One chest of gold, five deaths: The search for Forrest Fenn's treasure
CBSN
[This story was previously posted on Dec. 25, 2021.] TOBY YOUNIS | YOUTUBE SHOW: I told you we're not going to be in Yellowstone. The distances didn't work out really well. OFFICER [bodycam video]: So, what the hell is going on? ROBERT MILLER [bodycam video]: Isn't there a treasure? OFFICER [bodycam video]: Did you break the lock? PASTOR PARIS WALLACE'S FINAL SERMON: As you move through life, there are those points where you have to seek God to find out what he wants you to do. BECCA NIES [police interview]: He said he'd swam the river 10 times before … We figured he'd be fine. BECCA NIES [police interview]: He just jumped out … It looked like he made it to the rock, but then we didn't see him anymore and that was right where the rapids would have taken him. OFFICER: I want to know why no one stayed there to tell us this information. 911 OPERATOR: Is anybody injured? TONY DOKOUPIL [reading aloud:] "The treasure has been found … and had not moved from the spot where I hid it more than 10 years ago. I do not know the person who found it, but the poem in my book led him to the precise spot." JACK STUEF [audio]: … our challenge is to try not to make guesses… It is simple and clear and straightforward … You need simplicity in your solve. TONY DOKOUPLI [reading aloud]: "I am not and was never employed by Forrest, nor did he 'pick' me in any way to 'retrieve' the treasure. I was a stranger to him and found the treasure as he designed it to be found."
In 2010, eccentric millionaire Forrest Fenn launched a treasure hunt when he announced that he had hidden a chest worth an estimated $1 million in the Rocky Mountains. Tens of thousands of people set out to search for the treasure — some of them obsessively. ROBERT MILLER: I thought the poem directed me into here, I thought it said — ZOE OLD | FORREST FENN'S DAUGHTER: I'm sorry? ZOE OLD: No, the glass. BECCA NIES: We were scared. … It's easy in hindsight to see what we should have done but in the moment. We'd never been involved with anything like that. STEVEN INLOW: No. No, we're not injured. Just stuck.

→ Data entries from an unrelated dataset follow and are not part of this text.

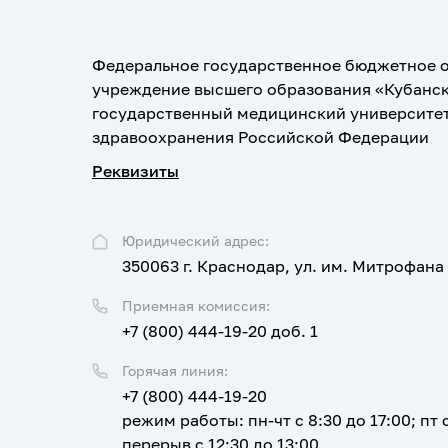
Федеральное государственное бюджетное 
учреждение высшего образования «Кубанс
государственный медицинский университе
здравоохранения Российской Федерации
Реквизиты
Юридический адрес:
350063 г. Краснодар, ул. им. Митрофана
Приемная комиссия:
+7 (800) 444-19-20 доб. 1
Горячая линия:
+7 (800) 444-19-20
режим работы: пн-чт с 8:30 до 17:00; пт с
перерыв с 12:30 до 13:00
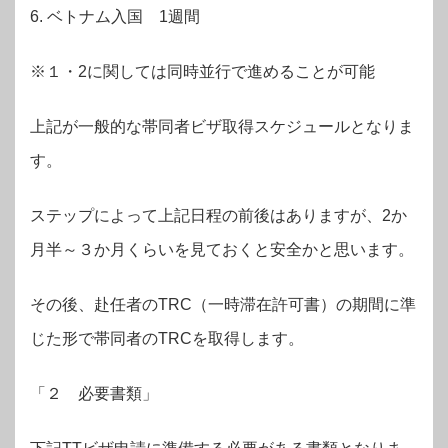
6. ベトナム入国 1週間
※１・2に関しては同時並行で進めることが可能
上記が一般的な帯同者ビザ取得スケジュールとなりま
す。
ステップによって上記日程の前後はありますが、2か
月半～３か月くらいを見ておくと安全かと思います。
その後、赴任者のTRC（一時滞在許可書）の期間に準
じた形で帯同者のTRCを取得します。
「２ 必要書類」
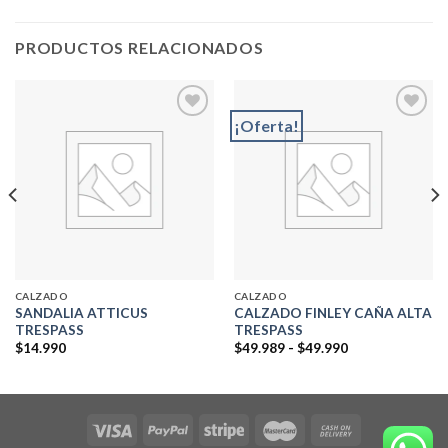
PRODUCTOS RELACIONADOS
¡Oferta!
Add to
Add to
wishlist
wishlist
CALZADO
CALZADO
SANDALIA ATTICUS
CALZADO FINLEY CAÑA ALTA
TRESPASS
TRESPASS
Rango
$
14.990
$
49.989
-
$
49.990
de
precios:
desde
$49.989
hasta
$49.990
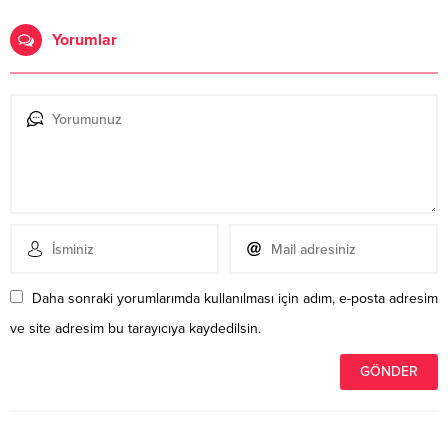
Yorumlar
Daha sonraki yorumlarımda kullanılması için adım, e-posta adresim
ve site adresim bu tarayıcıya kaydedilsin.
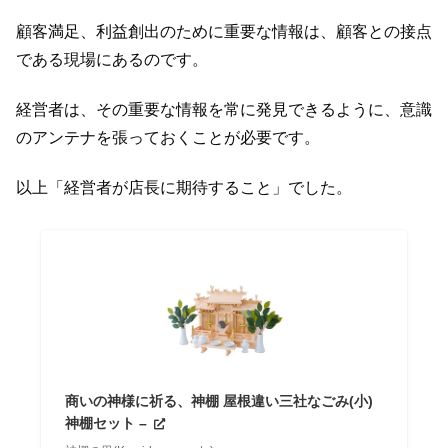
顧客満足、利益創出のために重要な情報は、顧客との接点
である現場にあるのです。
経営者は、その重要な情報を常に発見できるように、意識
のアンテナを張っておくことが必要です。
以上「経営者が店長に期待すること」でした。
商いの神様に祈る、神棚 屋根違い三社なごみ(小)
神棚セット –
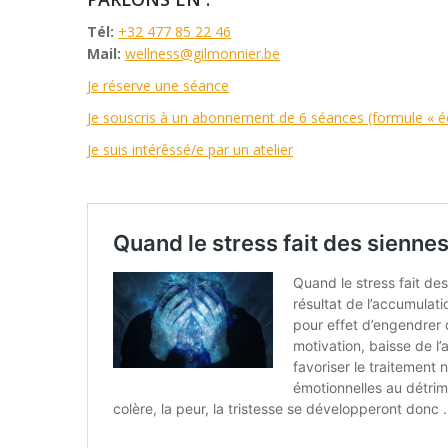
Tél:
+32 477 85 22 46
Mail:
wellness@gilmonnier.be
Je réserve une séance
Je souscris à un abonnement de 6 séances (formule « é
Je suis intérêssé/e par un atelier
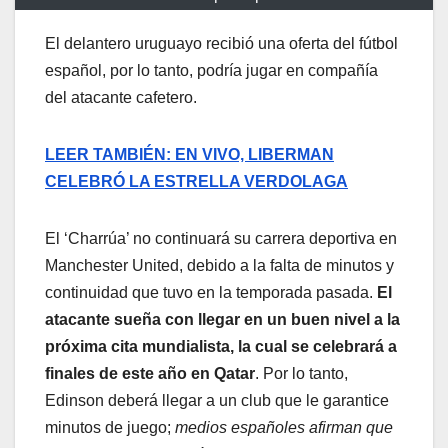
El delantero uruguayo recibió una oferta del fútbol
español, por lo tanto, podría jugar en compañía
del atacante cafetero.
LEER TAMBIÉN: EN VIVO, LIBERMAN
CELEBRÓ LA ESTRELLA VERDOLAGA
El ‘Charrúa’ no continuará su carrera deportiva en
Manchester United, debido a la falta de minutos y
continuidad que tuvo en la temporada pasada.
El
atacante sueña con llegar en un buen nivel a la
próxima cita mundialista, la cual se celebrará a
finales de este año en Qatar
. Por lo tanto,
Edinson deberá llegar a un club que le garantice
minutos de juego;
medios españoles afirman que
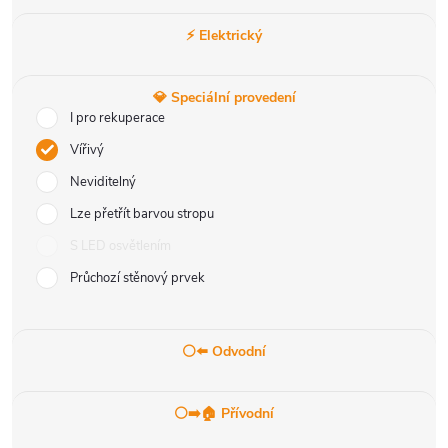
⚡ Elektrický
💎 Speciální provedení
I pro rekuperace
Vířivý
Neviditelný
Lze přetřít barvou stropu
S LED osvětlením
Průchozí stěnový prvek
⚪⬅️ Odvodní
⚪➡️🏠 Přívodní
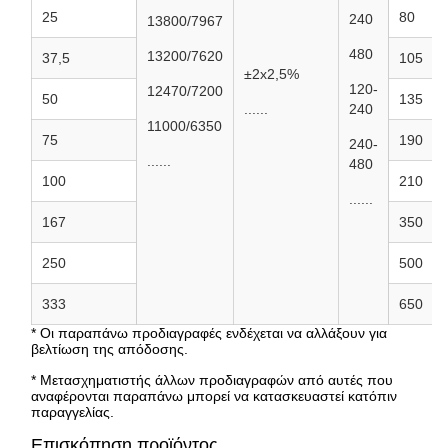
25
80
240
13800/7967
480
13200/7620
37,5
105
±2x2,5%
120-
12470/7200
50
135
......
240
11000/6350
75
190
240-
......
480
100
210
......
167
350
250
500
333
650
* Οι παραπάνω προδιαγραφές ενδέχεται να αλλάξουν για
βελτίωση της απόδοσης.
* Μετασχηματιστής άλλων προδιαγραφών από αυτές που
αναφέρονται παραπάνω μπορεί να κατασκευαστεί κατόπιν
παραγγελίας.
Επισκόπηση προϊόντος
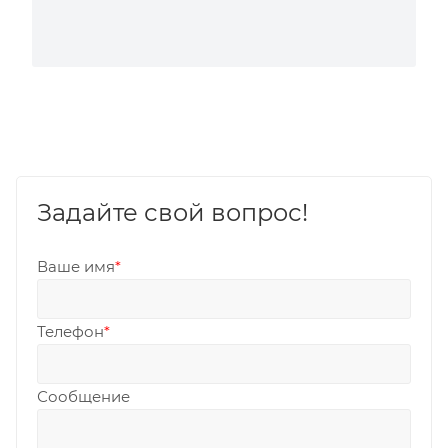
Задайте свой вопрос!
Ваше имя
*
Телефон
*
Сообщение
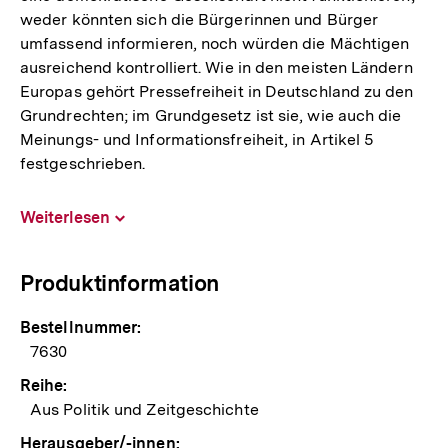
weder könnten sich die Bürgerinnen und Bürger
umfassend informieren, noch würden die Mächtigen
ausreichend kontrolliert. Wie in den meisten Ländern
Europas gehört Pressefreiheit in Deutschland zu den
Grundrechten; im Grundgesetz ist sie, wie auch die
Meinungs- und Informationsfreiheit, in Artikel 5
festgeschrieben.
Weiterlesen
Inhalt
aufklappen
Produktinformation
Bestellnummer:
7630
Reihe:
Aus Politik und Zeitgeschichte
Herausgeber/-innen:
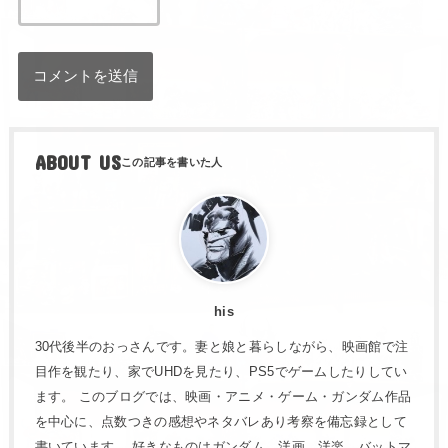
ABOUT US
his
30代後半のおっさんです。妻と娘と暮らしながら、映画館で注
目作を観たり、家でUHDを見たり、PS5でゲームしたりしてい
ます。 このブログでは、映画・アニメ・ゲーム・ガンダム作品
を中心に、点数つきの感想やネタバレあり考察を備忘録として
書いています。 好きなものはガンダム、洋画、洋楽、バットマ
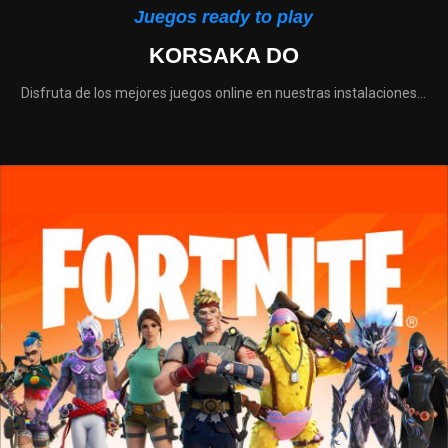
Juegos ready to play
KORSAKA DO
Disfruta de los mejores juegos online en nuestras instalaciones...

Sacha Dent was captivated by Fenn's challenge. "I really think the greatest thing that drove me was wanting to match wits with the man himself," she says of Fenn, who laid out his treasure hunt challenge in a 24-line poem. OFFICER: Poem? ROBERT MILLER: Isn't there a treasure? ROBERT MILLER: I broke the door. 911 OPERATOR: It looks like I've got a pretty good location on you. I'm going to get you some help headed your way, OK?